• EXERCISE INSTRUCTIONS:
For each record below, write an exact copy.

*** Opening INPUT FOR THIS TASK ***

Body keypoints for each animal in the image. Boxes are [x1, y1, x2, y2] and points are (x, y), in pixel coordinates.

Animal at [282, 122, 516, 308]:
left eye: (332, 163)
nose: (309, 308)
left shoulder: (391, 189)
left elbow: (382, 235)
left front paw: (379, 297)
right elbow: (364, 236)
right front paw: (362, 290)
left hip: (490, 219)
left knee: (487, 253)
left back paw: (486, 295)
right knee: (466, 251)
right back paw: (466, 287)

*** Closing INPUT FOR THIS TASK ***

• YOUR RESPONSE:
Body keypoints for each animal in the image. Boxes are [x1, y1, x2, y2] and points are (x, y), in pixel coordinates.

Animal at [282, 122, 516, 308]:
left eye: (332, 163)
nose: (309, 308)
left shoulder: (391, 189)
left elbow: (382, 235)
left front paw: (379, 297)
right elbow: (364, 236)
right front paw: (362, 290)
left hip: (490, 219)
left knee: (487, 253)
left back paw: (486, 295)
right knee: (466, 251)
right back paw: (466, 287)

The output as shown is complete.